Perennials That Add Winter Interest To The Landscape
Creating seasonal interest in the landscape that covers all four seasons is the basis for the four-season garden. Previously we've covered using trees, shrubs, and ornamental grasses for winter interest in the winter landscape.
In this installment, were going to be discussing the use of perennial plants for winter interest!When most gardeners think of perennials, they think of colorful summer blooms and the exciting color and texture of the leaves and flowers.
While it's true that many perennials go dormant and die back to the ground in the winter, many perennials have a presence in the garden well into winter, even when dormant. This presence can be the stout and sturdy like the Black-Eyed Susans seed heads or the Astilbe's plume-shaped seed heads.
I mentioned the seed heads of Rudbeckia Goldstrum. Many colorful birds are drawn to those seeds as a source of food, and the filtering colors created by dancing songbirds on a gray winter day can be a joy to watch. Colorful birds such as cardinals, blue jays, and American goldfinch can often be seen dancing in the winter garden.
Remember that winter interest is in the eyes of the beholder, and plants are only part of the story.
Perennial Placement That Makes An Impact
Before discussing our favorite perennial plants that provide winter interest, we should discuss how to properly arrange perennials to get the most out of them! Because perennials are typically the smallest plants in the landscape, they sometimes need help to be seen in the winter garden. This can be accomplished in several ways.
First, just like we mentioned in our Deciduous Shrubs for Winter Interest blog, perennials can also be planted in front of evergreens to act as a backdrop and enhance the colors and textures of plants.
Secondly, Perennials can be planted at the base of a hill or bank in the landscape. This causes the plants to stand out after freshly fallen snow.
The easiest way to bring perennials to the forefront of the winter landscape is to do just that, bring the perennials to the forefront. Hellebores are perfect for this due to their exciting leaf patterns and winter flowers. Due to their small size, perennials can be planted along pathways or other decorative furnishings in the garden, such as benches, birdbaths, and ponds.

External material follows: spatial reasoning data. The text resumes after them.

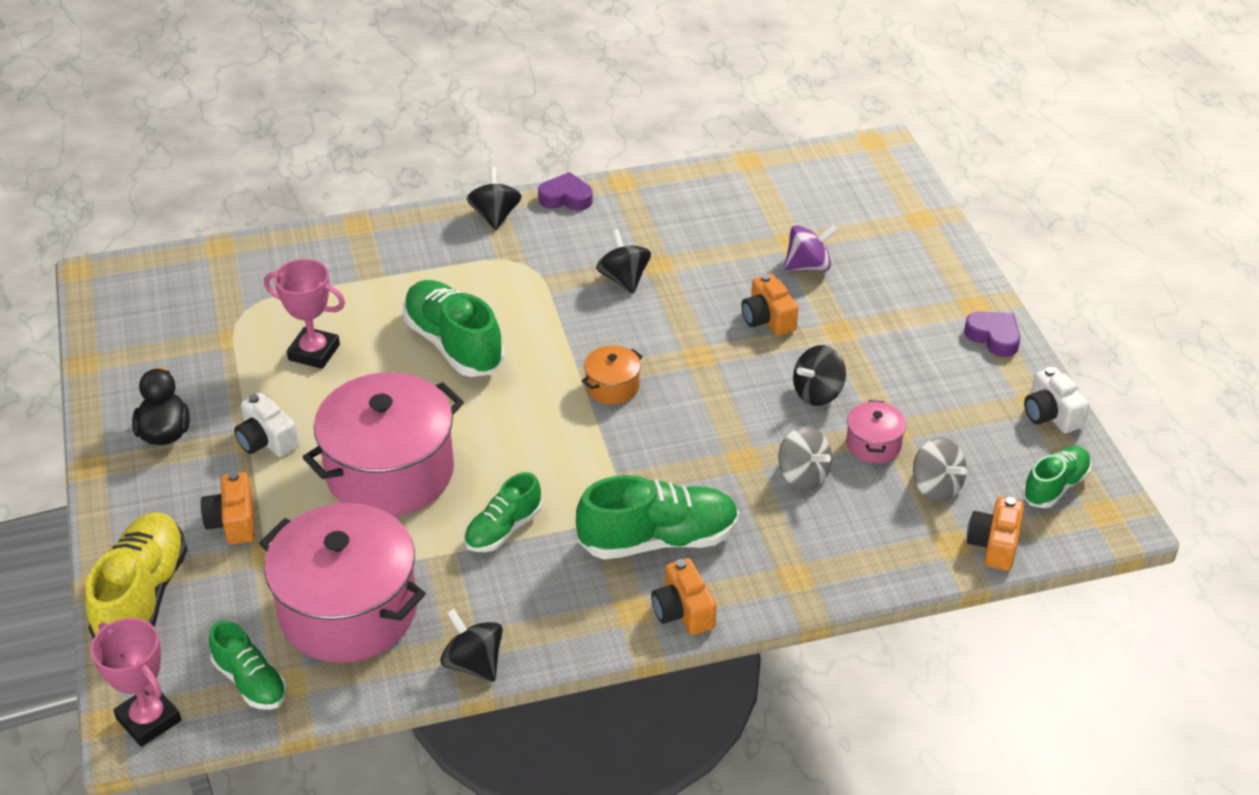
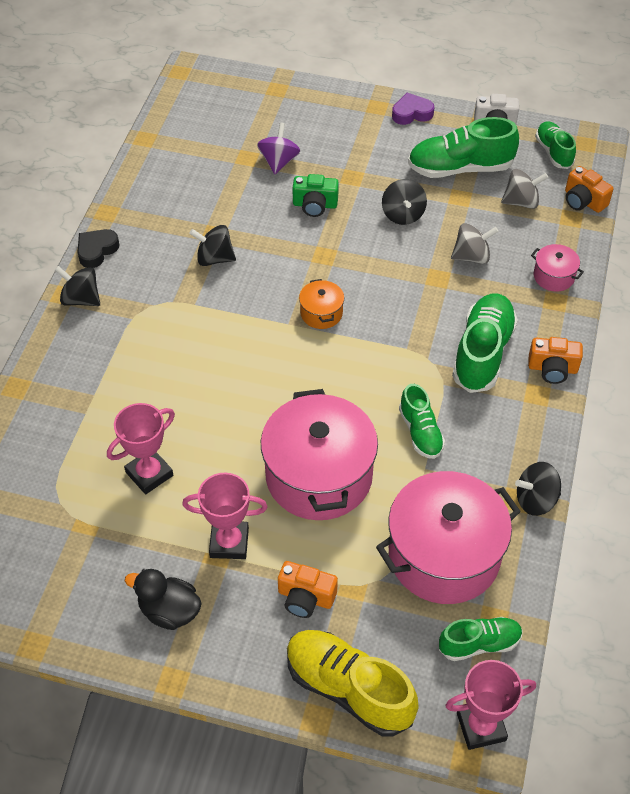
camera: 60 degrees left, 10 degrees up
white camera [234,392,299,457] -> pink trophy [182,473,268,559]
green shoe [403,280,504,377] -> green shoe moved to [408,117,519,178]
purple heart [538,172,593,211] -> black heart [78,229,119,268]
orange camera [741,274,798,336] -> green camera [293,174,339,217]
pink pot [846,400,906,463] -> pink pot moved to [531,244,584,292]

The Best Perennials for Winter Interest
Hellebore: This plant should be at the top of any gardener's list of perennials for winter color. Few perennials flower in the winter, and of the ones that do, hellebores are the royalty of this group. For many years hellebores seemed out of reach to the average gardener, but recent advances in breeding techniques have brought this excellent plant within reach of any gardener.
The heavily mottled green leaves and deep rich flowers blend well with red twigged dogwoods or evergreen shrubs such as globe blue spruce, and they even blend well with the bright red berries of blue hollies.

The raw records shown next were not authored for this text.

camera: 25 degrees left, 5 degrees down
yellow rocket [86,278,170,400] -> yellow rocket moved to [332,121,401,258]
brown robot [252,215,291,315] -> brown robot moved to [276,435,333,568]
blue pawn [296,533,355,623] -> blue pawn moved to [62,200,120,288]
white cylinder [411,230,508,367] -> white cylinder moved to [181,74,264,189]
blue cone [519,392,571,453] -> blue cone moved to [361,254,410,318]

Heucheras: Heucheras bring a wide range of colors to the landscape with their colorful leaves. In the winter, heucheras create interest as the leaves take on darker, richer colors. Although the leaves can get battered during the winter, in early spring, just cut the leaves back to the crown, and a new flush of leaves will follow as the weather warms.
Sedums: The sedum family is a very diverse family of plants, and the way they create winter interest is no less varied. Upright sedums tend to lose their leaves in the winter, but the sturdy seed heads remain upright even after a snowfall. This creates the effect of small floating clouds of snow, and the birds enjoy picking the small seeds from the seed heads.
The lower groundcover sedums are mostly evergreen and remain colorful throughout the winter, creating mats of red, yellow, and green colors throughout the garden.
One of our favorite ways to use groundcover sedums, such as the Dragons Blood Sedum, is to plant it on the tops of stone walls and allow it to trail over and hang in front of the stones. The deep red color looks fantastic in front of lighter stones.
Rudbeckia & Echinacea: These plants are closely related and create winter interest, not with foliage or bright, colorful flowers in winter but rather with the remains of those bright-colored flowers.
Rudbeckia and Echinacea flower stalks look interesting in the snow and attract many colorful winter birds to the garden. Interplant these with ornamental grasses such as Calamagrostis acutiflora 'Karl Foerster' or panicum to create a proper habitat for colorful birds.
Shop Winter Interest Perennials At Garden Goods Direct
These are just a few perennials that create winter interest, and we're confident once you embrace the idea that winter interest can come from more than flowers. Interest can come from textures, movement, visiting wildlife, and just about any way you can imagine. Interest is in the eye of the beholder.
Embrace the concept of the four-season garden, and it will embrace you back with endless seasons of beauty. Gone are the days of drab winter gardens. Visualize the colors and textures that make winter one of the most brilliant seasons in the garden. Plan now for many enjoyable seasons to come.